E a quebra do vaso de barro, em lugar sagrado. E a esfregação e o enxágue do vaso de cobre, em lugar sagrado. — A mishná estende a mesma exigência de local a dois outros procedimentos ligados ao cozimento da carne da oferenda de pecado: o vaso de barro em que ela foi cozida deve ser quebrado dentro do átrio, e o vaso de cobre, que não se quebra mas se esfrega e enxágua para remover o resíduo absorvido, deve passar por esse processo também dentro do átrio.
Este é um rigor na oferenda de pecado, mais que nas oferendas santíssimas. — A mishná encerra observando uma peculiaridade: embora a oferenda de pecado seja, em geral, uma categoria entre as oferendas santíssimas, ela recebe aqui um tratamento mais rigoroso do que as demais — pois só a respeito dela a Torá exige que a lavagem da veste, a quebra do vaso de barro e a limpeza do vaso de cobre ocorram especificamente dentro do lugar sagrado.
Rambam explica que a quebra do vaso de barro em que se cozinhou a oferenda de pecado é, por si só, um preceito da própria Torá — mas o versículo não especifica explicitamente que essa quebra deva ocorrer no Templo; foi por analogia com a lavagem da veste, cujo versículo sim especifica o lugar sagrado, que os sábios equipararam a quebra do vaso à mesma exigência de local. E, observa Rambam, essa exigência de que veste, vaso de barro e vaso de cobre sejam tratados dentro do próprio Templo não se aplica a nenhuma outra categoria de oferenda santíssima — apenas à oferenda de pecado, donde a conclusão da mishná: este é, nesse ponto específico, um rigor exclusivo da chatat.

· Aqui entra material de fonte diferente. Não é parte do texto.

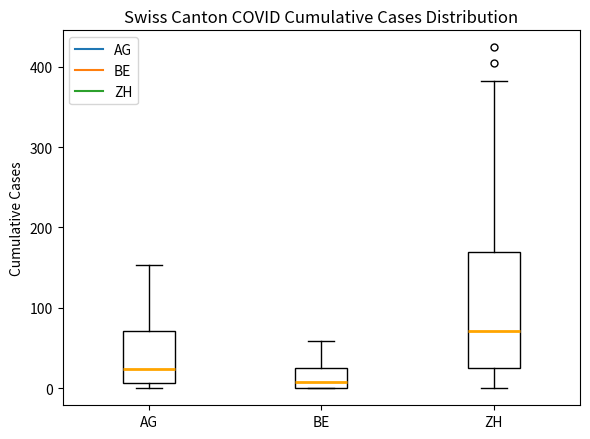

Which box is the tallest, from its lower edge to its upper edge?

ZH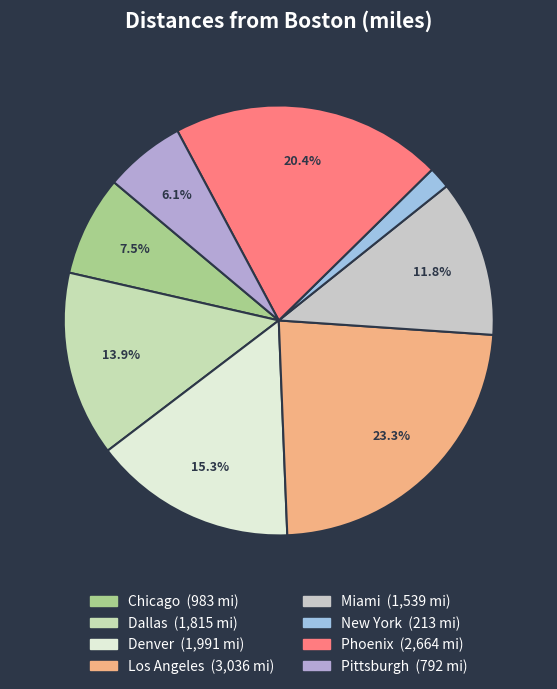

To the nearest percent, what portion does Dallas represent?

14%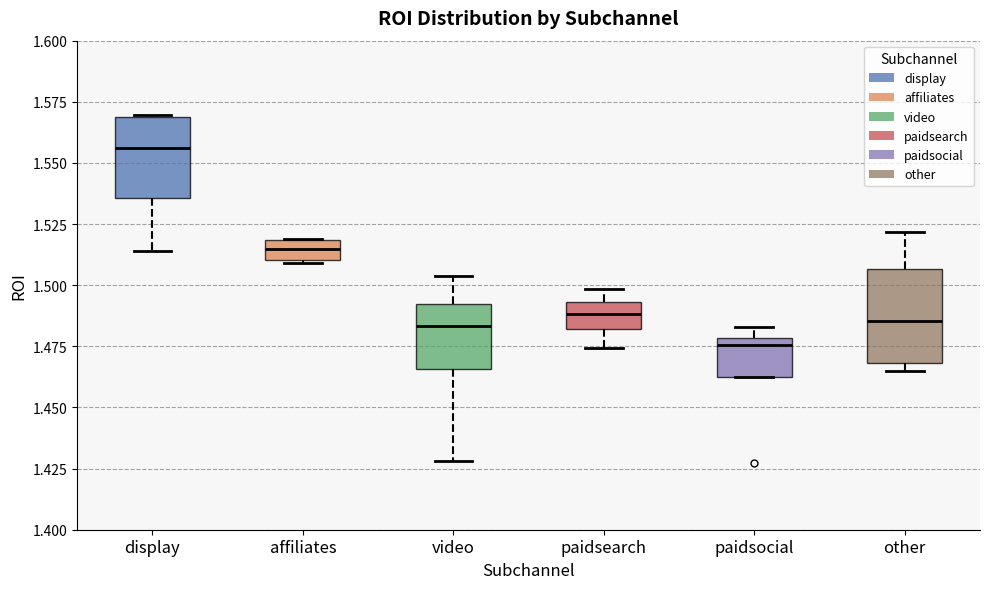

Reading left to right, read every box against the y-axis: the position of its median line, the range the box covers, and the ends of its whiskers. The values are not printed on the chart, so give them approximately, as read against the axis.

display: median 1.555, box 1.535 to 1.570, whiskers 1.515 to 1.570
affiliates: median 1.515, box 1.510 to 1.520, whiskers 1.510 (just below the box's lower edge) to 1.520
video: median 1.485, box 1.465 to 1.490, whiskers 1.430 to 1.505
paidsearch: median 1.490, box 1.480 to 1.495, whiskers 1.475 to 1.500
paidsocial: median 1.475, box 1.465 to 1.480, whiskers 1.465 to 1.485
other: median 1.485, box 1.470 to 1.505, whiskers 1.465 to 1.520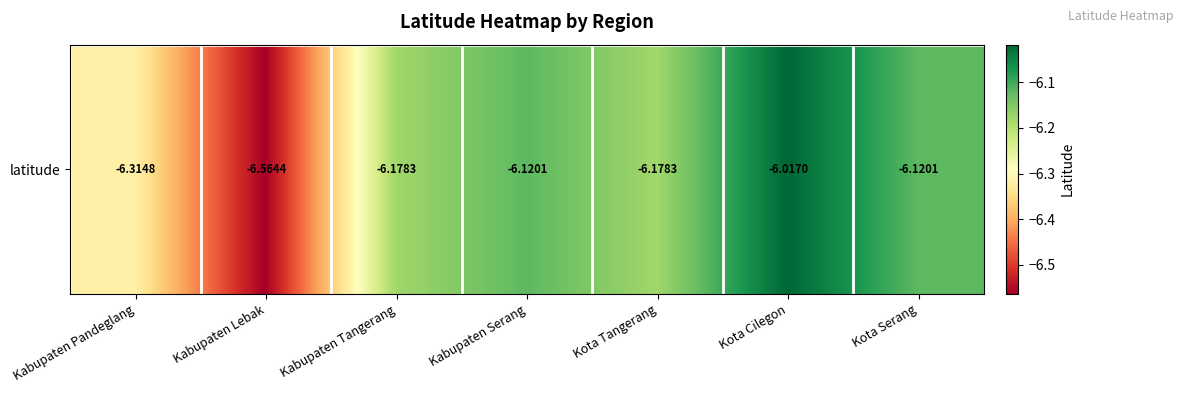

List the labels in order of value, largest first.

Kota Cilegon, Kabupaten Serang, Kota Serang, Kabupaten Tangerang, Kota Tangerang, Kabupaten Pandeglang, Kabupaten Lebak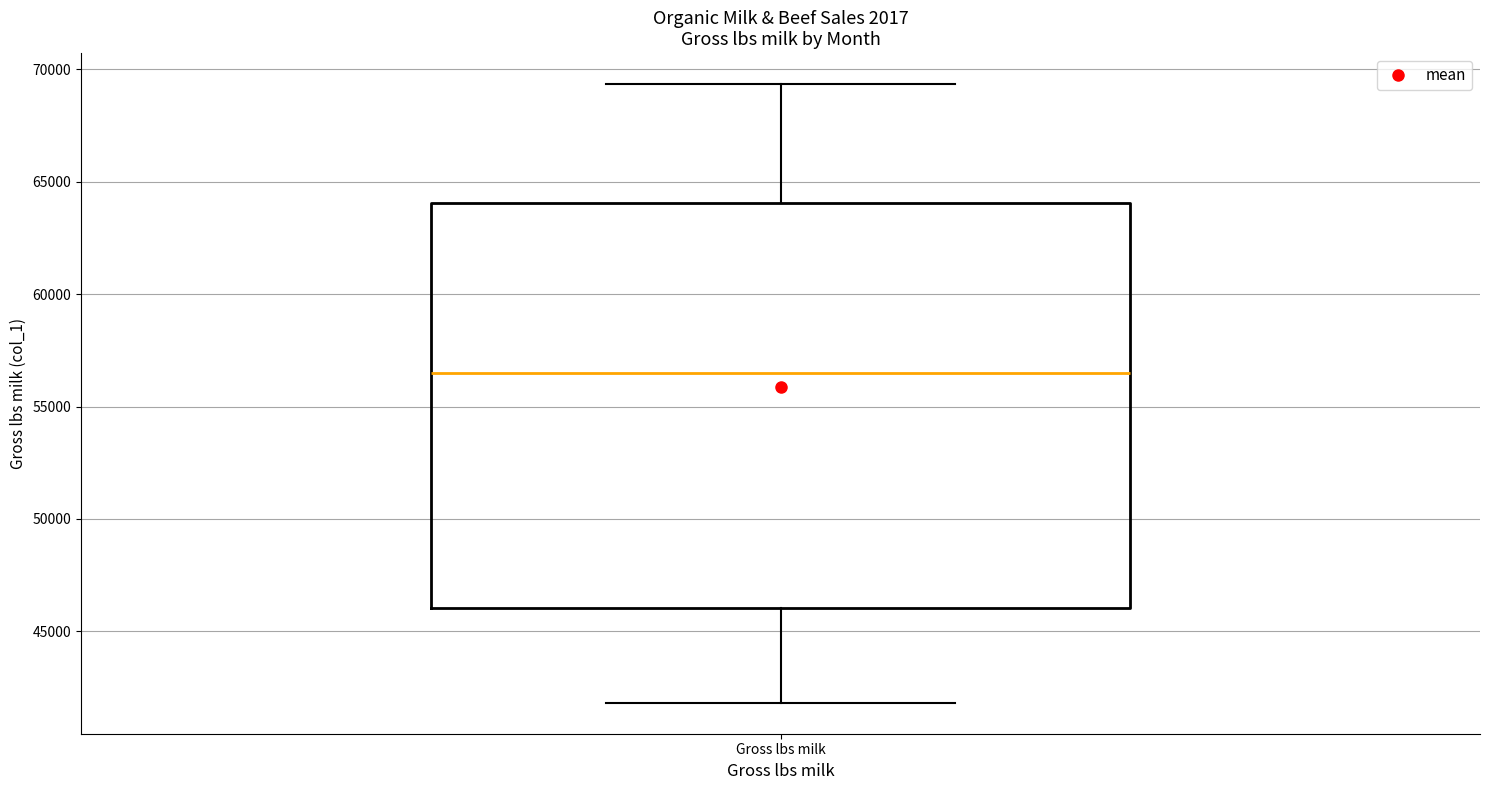

Where does the median line of the box for Gross lbs milk sit on the y-axis? The values are not printed on the chart, so give them approximately, as read against the axis.

56500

Bartenura explica a fonte textual da equiparação: como o versículo sobre a quebra do vaso de barro ("e o vaso de barro em que for cozida será quebrado") vem logo depois do versículo sobre a lavagem em lugar sagrado, os sábios entenderam que a Torá justapôs as duas leis para que a quebra do vaso seguisse a mesma exigência de local que a lavagem da veste. Bartenura esclarece ainda que a observação final da mishná — "este é um rigor" — refere-se especificamente à exigência de lugar para a lavagem, e não a outros aspectos da comparação entre a chatat e as demais oferendas santíssimas.

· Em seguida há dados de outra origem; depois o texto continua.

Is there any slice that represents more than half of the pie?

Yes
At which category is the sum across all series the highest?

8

Rashi identifica "lugar sagrado" com o átrio do Templo, e observa que a exigência de que a quebra do vaso de barro ocorra nesse mesmo lugar é derivada na Guemará por uma leitura conjunta dos versículos sobre a lavagem e sobre a quebra. Sobre "este é um rigor", Rashi precisa que a frase se refere especificamente à exigência de lugar para a lavagem, e não a outros aspectos da lei. Na sequência da Guemará, Rashi explica a base para incluir saco e pele na mesma categoria de "veste": o termo "veste", quando usado sem qualificação na Torá, refere-se normalmente a lã e linho — e é por um princípio de generalização ("não tenho senão veste... também saco") que se estende a regra ao saco, tecido de pelo de cabra, e à pele.